Parecía una de esas mujeres que se enorgullecen de no ver nunca la televisión, pero tiene una suscripción a la guía VPRO.

Silvia Whiteman

El semáforo del Overtoom estaba en rojo. Los esperaba una mujer de unos 65 años, acompañada de una niña de unos 8. La ropa de los dos delataba su bienestar. El niño vestía una gabardina tipo Petit Bateau, la mujer, avestruz, con rizos grises hasta la mandíbula, amplios pantalones blancos de vuelo y un poncho de lujosa arpillera color herrumbre.

La luz se puso verde y empezó a traquetear. ‘¿Escuchas eso, Hanna?’, dijo la mujer en un tono fuerte y sermoneador, ‘Ese sonido es para personas ciegas. Entonces también saben que se les permite cruzar.’ El niño guardó silencio y pensó. A la mitad del paso de cebra, preguntó: “¿Abuela? Pero, ¿y si esos ciegos también son sordos?
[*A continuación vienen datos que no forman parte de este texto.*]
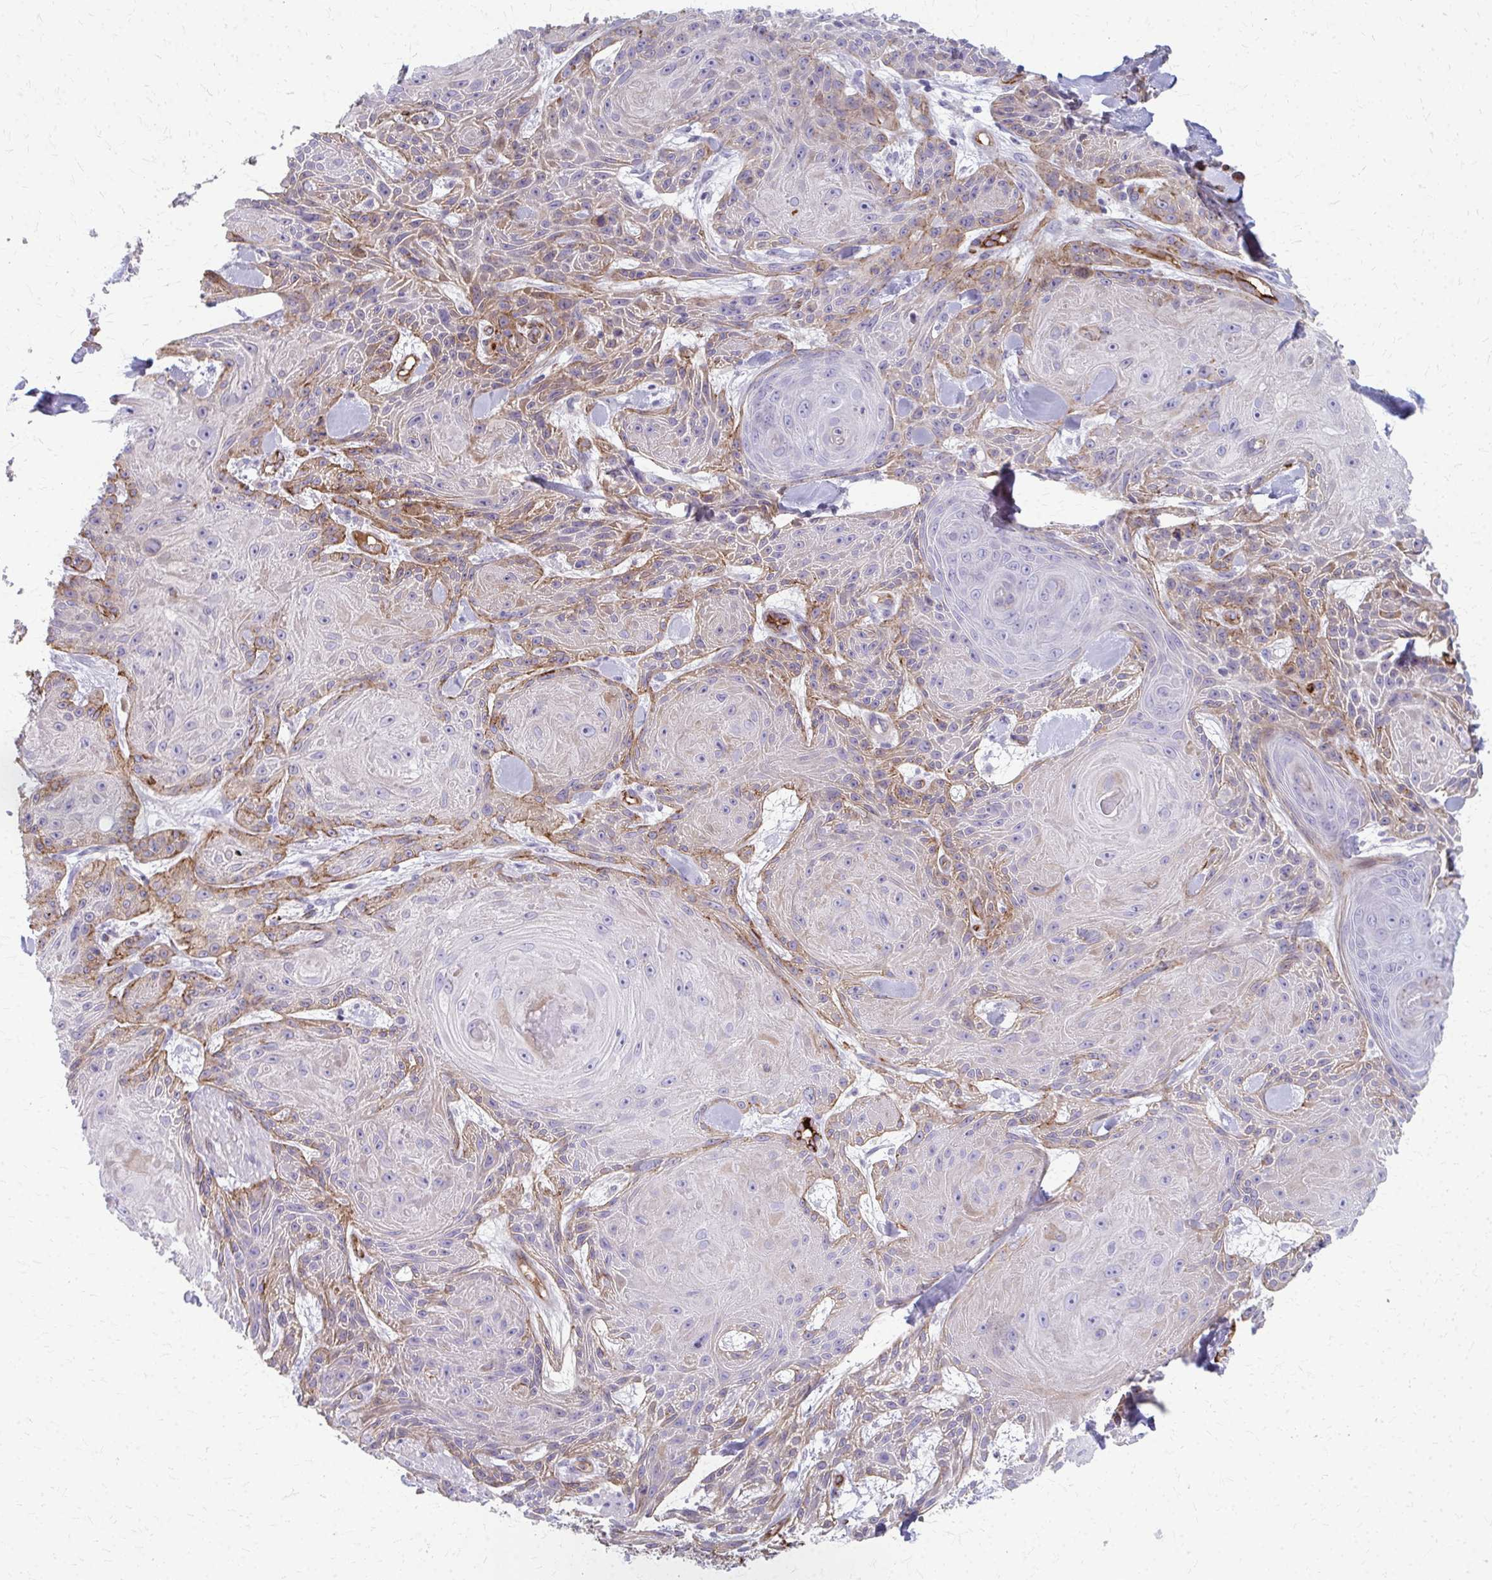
{"staining": {"intensity": "moderate", "quantity": "<25%", "location": "cytoplasmic/membranous"}, "tissue": "skin cancer", "cell_type": "Tumor cells", "image_type": "cancer", "snomed": [{"axis": "morphology", "description": "Squamous cell carcinoma, NOS"}, {"axis": "topography", "description": "Skin"}], "caption": "Protein expression analysis of human skin cancer reveals moderate cytoplasmic/membranous staining in approximately <25% of tumor cells. (Brightfield microscopy of DAB IHC at high magnification).", "gene": "ADIPOQ", "patient": {"sex": "male", "age": 88}}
La abuela se rió. “¡Esa es una pregunta inteligente, Hanna!”, dijo en voz alta de nuevo. Miró a su alrededor para ver si los compañeros de cruce habían notado la astucia de su nieto. Parecía una de esas mujeres que se enorgullecen de no ver nunca la televisión, pero tiene una suscripción al Guía VPRO. “Eso debe ser bastante complicado, ¿no es así, cuando no puedes ver y no puedes oír?” Complicado, ella realmente lo puso.
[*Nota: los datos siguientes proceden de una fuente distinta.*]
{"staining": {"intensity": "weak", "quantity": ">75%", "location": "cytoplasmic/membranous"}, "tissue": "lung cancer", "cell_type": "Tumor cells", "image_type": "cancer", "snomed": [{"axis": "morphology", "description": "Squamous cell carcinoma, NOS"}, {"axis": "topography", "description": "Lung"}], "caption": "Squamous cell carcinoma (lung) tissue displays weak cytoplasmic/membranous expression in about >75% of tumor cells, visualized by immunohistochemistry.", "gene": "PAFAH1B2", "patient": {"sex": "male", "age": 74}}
“Hace mucho tiempo vivía una niña en América”, continuó la mujer, transmitiendo. “Su nombre era Helen Keller, y era sorda y ciega. Pero también era muy inteligente. Todavía aprendió a leer y escribir. Y luego fue a la universidad, e incluso se graduó con honores. Cum laude, ¿sabes lo que eso significa, Hanna? Su sonrisa era decididamente aterradora.

La niña negó con la cabeza y preguntó: “¿Pero cómo pudo cruzar?” La abuela, frustrada porque su conferencia fue interrumpida, respondió un poco secamente: “Entonces vino su madre”.

La chica asintió. Pero la media aún no estaba terminada. “¿No tenía que trabajar su madre?”, preguntó. Ahora la abuela estaba viva de nuevo. “A las mujeres no se les permitía trabajar en esos días, Hanna”, enseñó. ‘Loco, ¿eh? Porque los hombres entonces pensaban que las mujeres…’ La niña la interrumpió y le preguntó: ‘Pero si eres sorda y ciega, y no tienes madre, ¿cómo se supone que vas a cruzar?’

Esperé con resignación una explicación de nuestro hermoso estado de bienestar, pero la mujer se detuvo frente a una panadería y dijo: ‘Vamos a comprar un buen pan fresco para el almuerzo’.

“¡Y una dona!”, gritó el niño. “No, Hanna”, dijo la mujer, de nuevo con esa sonrisa aterradora. Las donas están llenas de números E. ¿Sabes qué son esos números E? Esos son polvos que…”

Seguí caminando. Me hubiera encantado pegarle, pero eso te hará daño.